Jak strajk wpłynął na tę szkołę? – Dziś część osób jest zdecydowana zapisać się do ZNP. Czekamy na spotkanie z przewodniczącą w naszym regionie. Jeśli rząd nie zmieni postępowania, akcja protestacyjna będzie dalej trwała a w szkole będziemy mieli drugi związek i będziemy działać – odpowiada nauczycielka.
[/embed] "Podział nie do odrobienia"
Słowa, które nauczyciele ze Świecia napisali na końcu: "Wyciągamy wnioski na przyszłość" można odebrać jako deklarację udziału w strajku w przyszłości. Ale okazuje się, że nie tylko. – Chodzi o wybory, to po pierwsze. Po drugie, o organizację związkową Solidarność, bo część jej członków już rzuciła legitymacją. Straciła swój autorytet – mówi Sylwester Gmys.

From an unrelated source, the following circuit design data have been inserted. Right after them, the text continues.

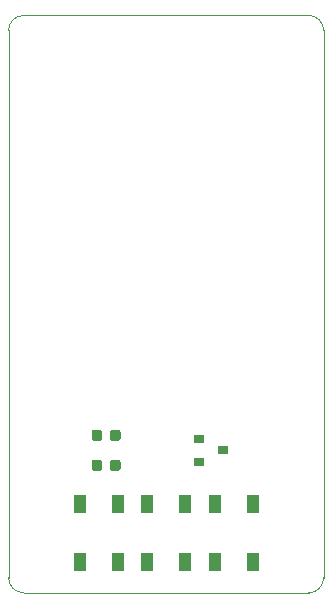
<source format=gbr>
%TF.GenerationSoftware,KiCad,Pcbnew,5.1.5+dfsg1-2~bpo10+1*%
%TF.CreationDate,Date%
%TF.ProjectId,CO2,434f322e-6b69-4636-9164-5f7063625858,rev?*%
%TF.SameCoordinates,Original*%
%TF.FileFunction,Paste,Top*%
%TF.FilePolarity,Positive*%
%FSLAX45Y45*%
G04 Gerber Fmt 4.5, Leading zero omitted, Abs format (unit mm)*
G04 Created by KiCad*
%MOMM*%
%LPD*%
G04 APERTURE LIST*
%ADD10C,0.120000*%
%ADD11C,0.150000*%
%ADD12R,0.900000X0.800000*%
%ADD13R,1.000000X1.500000*%
G04 APERTURE END LIST*
D10*
X-63500Y-4254500D02*
G75*
G02X-190500Y-4127500I0J127000D01*
G01*
X2476500Y-4127500D02*
G75*
G02X2349500Y-4254500I-127000J0D01*
G01*
X-190500Y507511D02*
G75*
G02X-63500Y634511I127000J0D01*
G01*
X2349500Y634511D02*
G75*
G02X2476500Y507511I0J-127000D01*
G01*
X2476500Y-4127500D02*
X2476500Y508000D01*
X-63500Y-4254500D02*
X2349500Y-4254500D01*
X-190500Y508000D02*
X-190500Y-4127500D01*
X2349500Y634511D02*
X-63500Y634511D01*
D11*
G36*
X737769Y-2873605D02*
G01*
X739893Y-2873920D01*
X741975Y-2874442D01*
X743996Y-2875165D01*
X745937Y-2876083D01*
X747778Y-2877187D01*
X749502Y-2878465D01*
X751093Y-2879907D01*
X752535Y-2881498D01*
X753813Y-2883222D01*
X754917Y-2885063D01*
X755835Y-2887004D01*
X756558Y-2889025D01*
X757080Y-2891107D01*
X757395Y-2893231D01*
X757500Y-2895375D01*
X757500Y-2946625D01*
X757395Y-2948769D01*
X757080Y-2950893D01*
X756558Y-2952975D01*
X755835Y-2954996D01*
X754917Y-2956937D01*
X753813Y-2958778D01*
X752535Y-2960502D01*
X751093Y-2962093D01*
X749502Y-2963535D01*
X747778Y-2964813D01*
X745937Y-2965917D01*
X743996Y-2966835D01*
X741975Y-2967558D01*
X739893Y-2968080D01*
X737769Y-2968395D01*
X735625Y-2968500D01*
X691875Y-2968500D01*
X689731Y-2968395D01*
X687607Y-2968080D01*
X685525Y-2967558D01*
X683504Y-2966835D01*
X681563Y-2965917D01*
X679722Y-2964813D01*
X677998Y-2963535D01*
X676407Y-2962093D01*
X674965Y-2960502D01*
X673687Y-2958778D01*
X672583Y-2956937D01*
X671665Y-2954996D01*
X670942Y-2952975D01*
X670420Y-2950893D01*
X670105Y-2948769D01*
X670000Y-2946625D01*
X670000Y-2895375D01*
X670105Y-2893231D01*
X670420Y-2891107D01*
X670942Y-2889025D01*
X671665Y-2887004D01*
X672583Y-2885063D01*
X673687Y-2883222D01*
X674965Y-2881498D01*
X676407Y-2879907D01*
X677998Y-2878465D01*
X679722Y-2877187D01*
X681563Y-2876083D01*
X683504Y-2875165D01*
X685525Y-2874442D01*
X687607Y-2873920D01*
X689731Y-2873605D01*
X691875Y-2873500D01*
X735625Y-2873500D01*
X737769Y-2873605D01*
G37*
G36*
X580269Y-2873605D02*
G01*
X582393Y-2873920D01*
X584475Y-2874442D01*
X586496Y-2875165D01*
X588437Y-2876083D01*
X590278Y-2877187D01*
X592002Y-2878465D01*
X593593Y-2879907D01*
X595035Y-2881498D01*
X596313Y-2883222D01*
X597417Y-2885063D01*
X598335Y-2887004D01*
X599058Y-2889025D01*
X599580Y-2891107D01*
X599895Y-2893231D01*
X600000Y-2895375D01*
X600000Y-2946625D01*
X599895Y-2948769D01*
X599580Y-2950893D01*
X599058Y-2952975D01*
X598335Y-2954996D01*
X597417Y-2956937D01*
X596313Y-2958778D01*
X595035Y-2960502D01*
X593593Y-2962093D01*
X592002Y-2963535D01*
X590278Y-2964813D01*
X588437Y-2965917D01*
X586496Y-2966835D01*
X584475Y-2967558D01*
X582393Y-2968080D01*
X580269Y-2968395D01*
X578125Y-2968500D01*
X534375Y-2968500D01*
X532231Y-2968395D01*
X530107Y-2968080D01*
X528025Y-2967558D01*
X526004Y-2966835D01*
X524063Y-2965917D01*
X522222Y-2964813D01*
X520498Y-2963535D01*
X518907Y-2962093D01*
X517465Y-2960502D01*
X516187Y-2958778D01*
X515083Y-2956937D01*
X514165Y-2954996D01*
X513442Y-2952975D01*
X512920Y-2950893D01*
X512605Y-2948769D01*
X512500Y-2946625D01*
X512500Y-2895375D01*
X512605Y-2893231D01*
X512920Y-2891107D01*
X513442Y-2889025D01*
X514165Y-2887004D01*
X515083Y-2885063D01*
X516187Y-2883222D01*
X517465Y-2881498D01*
X518907Y-2879907D01*
X520498Y-2878465D01*
X522222Y-2877187D01*
X524063Y-2876083D01*
X526004Y-2875165D01*
X528025Y-2874442D01*
X530107Y-2873920D01*
X532231Y-2873605D01*
X534375Y-2873500D01*
X578125Y-2873500D01*
X580269Y-2873605D01*
G37*
G36*
X580269Y-3127605D02*
G01*
X582393Y-3127920D01*
X584475Y-3128442D01*
X586496Y-3129165D01*
X588437Y-3130083D01*
X590278Y-3131187D01*
X592002Y-3132465D01*
X593593Y-3133907D01*
X595035Y-3135498D01*
X596313Y-3137222D01*
X597417Y-3139063D01*
X598335Y-3141004D01*
X599058Y-3143025D01*
X599580Y-3145107D01*
X599895Y-3147231D01*
X600000Y-3149375D01*
X600000Y-3200625D01*
X599895Y-3202769D01*
X599580Y-3204893D01*
X599058Y-3206975D01*
X598335Y-3208996D01*
X597417Y-3210937D01*
X596313Y-3212778D01*
X595035Y-3214502D01*
X593593Y-3216093D01*
X592002Y-3217535D01*
X590278Y-3218813D01*
X588437Y-3219917D01*
X586496Y-3220835D01*
X584475Y-3221558D01*
X582393Y-3222080D01*
X580269Y-3222395D01*
X578125Y-3222500D01*
X534375Y-3222500D01*
X532231Y-3222395D01*
X530107Y-3222080D01*
X528025Y-3221558D01*
X526004Y-3220835D01*
X524063Y-3219917D01*
X522222Y-3218813D01*
X520498Y-3217535D01*
X518907Y-3216093D01*
X517465Y-3214502D01*
X516187Y-3212778D01*
X515083Y-3210937D01*
X514165Y-3208996D01*
X513442Y-3206975D01*
X512920Y-3204893D01*
X512605Y-3202769D01*
X512500Y-3200625D01*
X512500Y-3149375D01*
X512605Y-3147231D01*
X512920Y-3145107D01*
X513442Y-3143025D01*
X514165Y-3141004D01*
X515083Y-3139063D01*
X516187Y-3137222D01*
X517465Y-3135498D01*
X518907Y-3133907D01*
X520498Y-3132465D01*
X522222Y-3131187D01*
X524063Y-3130083D01*
X526004Y-3129165D01*
X528025Y-3128442D01*
X530107Y-3127920D01*
X532231Y-3127605D01*
X534375Y-3127500D01*
X578125Y-3127500D01*
X580269Y-3127605D01*
G37*
G36*
X737769Y-3127605D02*
G01*
X739893Y-3127920D01*
X741975Y-3128442D01*
X743996Y-3129165D01*
X745937Y-3130083D01*
X747778Y-3131187D01*
X749502Y-3132465D01*
X751093Y-3133907D01*
X752535Y-3135498D01*
X753813Y-3137222D01*
X754917Y-3139063D01*
X755835Y-3141004D01*
X756558Y-3143025D01*
X757080Y-3145107D01*
X757395Y-3147231D01*
X757500Y-3149375D01*
X757500Y-3200625D01*
X757395Y-3202769D01*
X757080Y-3204893D01*
X756558Y-3206975D01*
X755835Y-3208996D01*
X754917Y-3210937D01*
X753813Y-3212778D01*
X752535Y-3214502D01*
X751093Y-3216093D01*
X749502Y-3217535D01*
X747778Y-3218813D01*
X745937Y-3219917D01*
X743996Y-3220835D01*
X741975Y-3221558D01*
X739893Y-3222080D01*
X737769Y-3222395D01*
X735625Y-3222500D01*
X691875Y-3222500D01*
X689731Y-3222395D01*
X687607Y-3222080D01*
X685525Y-3221558D01*
X683504Y-3220835D01*
X681563Y-3219917D01*
X679722Y-3218813D01*
X677998Y-3217535D01*
X676407Y-3216093D01*
X674965Y-3214502D01*
X673687Y-3212778D01*
X672583Y-3210937D01*
X671665Y-3208996D01*
X670942Y-3206975D01*
X670420Y-3204893D01*
X670105Y-3202769D01*
X670000Y-3200625D01*
X670000Y-3149375D01*
X670105Y-3147231D01*
X670420Y-3145107D01*
X670942Y-3143025D01*
X671665Y-3141004D01*
X672583Y-3139063D01*
X673687Y-3137222D01*
X674965Y-3135498D01*
X676407Y-3133907D01*
X677998Y-3132465D01*
X679722Y-3131187D01*
X681563Y-3130083D01*
X683504Y-3129165D01*
X685525Y-3128442D01*
X687607Y-3127920D01*
X689731Y-3127605D01*
X691875Y-3127500D01*
X735625Y-3127500D01*
X737769Y-3127605D01*
G37*
D12*
X1624000Y-3048000D03*
X1424000Y-3143000D03*
X1424000Y-2953000D03*
D13*
X1554500Y-3991500D03*
X1874500Y-3991500D03*
X1554500Y-3501500D03*
X1874500Y-3501500D03*
X983000Y-3991500D03*
X1303000Y-3991500D03*
X983000Y-3501500D03*
X1303000Y-3501500D03*
X411500Y-3991500D03*
X731500Y-3991500D03*
X411500Y-3501500D03*
X731500Y-3501500D03*
M02*

</source>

Sam wpłacił część swojego wynagrodzenia na Fundusz Strajkujących. I z obawą myśli, co będzie dalej. Przypomina, że padło wiele słów, władze w Warszawie też nie szczędziła szkołom komentarzy. Było straszenie dyrektorów Państwową Inspekcją Pracy i innymi konsekwencjami.
– Niektóre okoliczne szkoły przeżywają naprawdę ciężkie chwile. Podział, jaki się zarysował między ludźmi jest nie do odrobienia. To tak, jakbym zalał pół Polski wodą, a następnie szybko osuszył i powiedział, że nic się nie stało. Jak nic się nie stało? Wszystko, co zamokło, nadaje się do wyrzucenia, a nie do użytku. I tak stało się z polską szkołą. To jest nie do odrobienia – mówi dyrektor, z 30-letnim doświadczeniem w szkole.